British Defence Minister Grant Shapps is travelling to Cyprus on Wednesday to meet with officials and staff at the United Kingdom’s British bases.

Shapps’ trip to Cyprus is part of a regional tour, during which he will also visit the Palestinian Territories and Israel. He is being accompanied on the visits by head of the British Armed Forces Admiral Sir Tony Radkin.

Speaking in the British Parliament regarding his trip, he said his country’s objectives “include to demonstrate and reaffirm the UK’s continued support for Israel, while continuing to press for adherence to international humanitarian law [and] to emphasise the importance the UK places on humanitarian aid reaching Gaza.”

Asked by an opposition MP regarding the role the bases in Cyprus are playing in the conflict, he said “the RAF bases in Cyprus are a very useful asset. They are being used, for example, to provide support to our military in the area.”

He added, “I can assure her that we have provided no offensive military weapons to Israel during this conflict.”

Shapps’ trip to Gaza comes after reports surfaced on Tuesday that the UK could provide ships to deliver humanitarian aid and would conduct surveillance flights to find hostages over the eastern Mediterranean.

The reports stated that the aircraft will be unarmed, will not have a combat role, and will be tasked solely to locate hostages, the UK government said, adding that only information relating to hostage rescue will be passed to the relevant authorities responsible for hostage rescue.

“In response to the situation in Israel and Gaza, we are working with international partners to de-escalate the conflict, reinforce stability and support humanitarian efforts in the region.
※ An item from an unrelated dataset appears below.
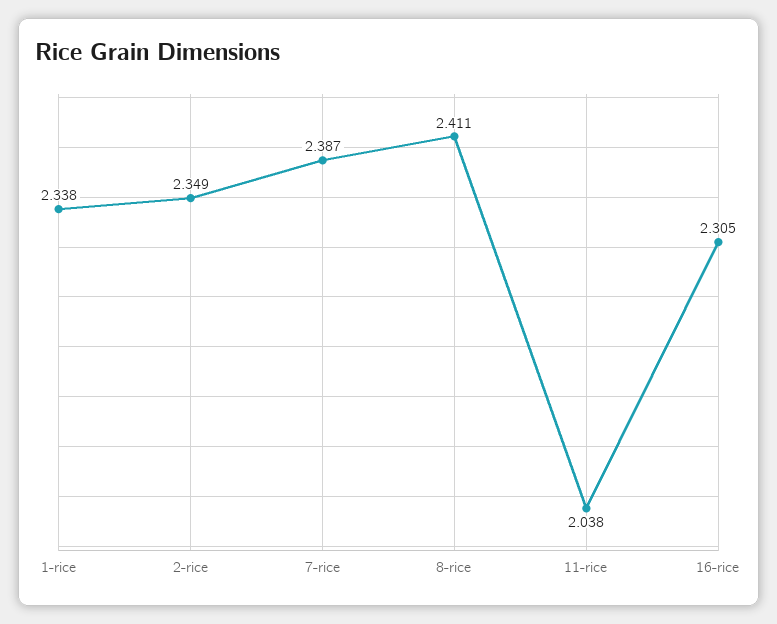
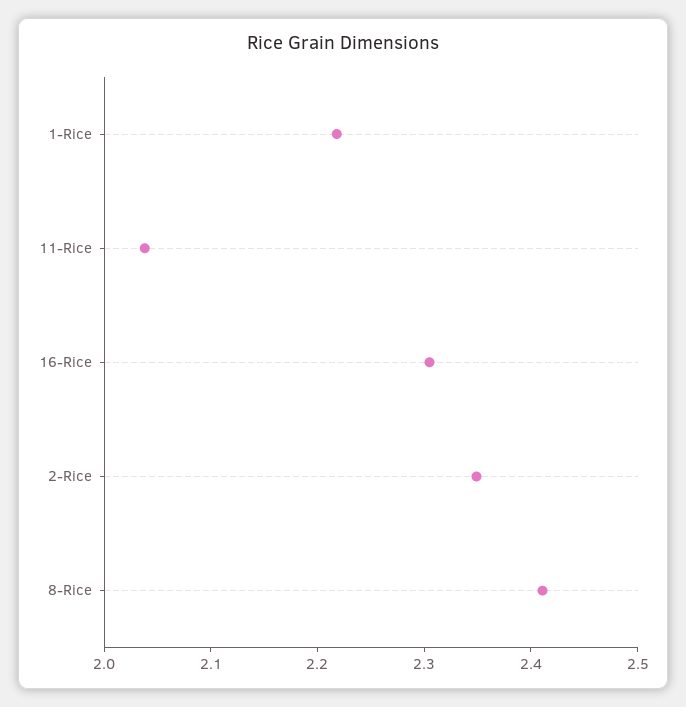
1-rice: 2.338 -> 2.22
7-rice: 2.387 -> none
Any use of UK bases will be in line with these objectives,” the British defence ministry had told the Cyprus Mail.

Cyprus, too, is looking into providing humanitarian aid to Gaza, with President Nikos Christodoulides having visited Egypt and Jordan with the aim of progressing his effort towards creating a humanitarian aid corridor between the island and Gaza.

On the matter of the use of Akrotiri in the conflict, a UK-based website by the name of Declassified UK had said it had counted a total of 33 flights made by the RAF between Akrotiri and Tel Aviv in the first month after the Hamas attack on October 7.

In response at the time, the British defence ministry said “the RAF has operated 17 flights into Tel Aviv in order to support the UK’s diplomatic engagement in the country as well as to assist with the departure of British nationals.”

“None of these flights transported any lethal aid for foreign nations,” they added.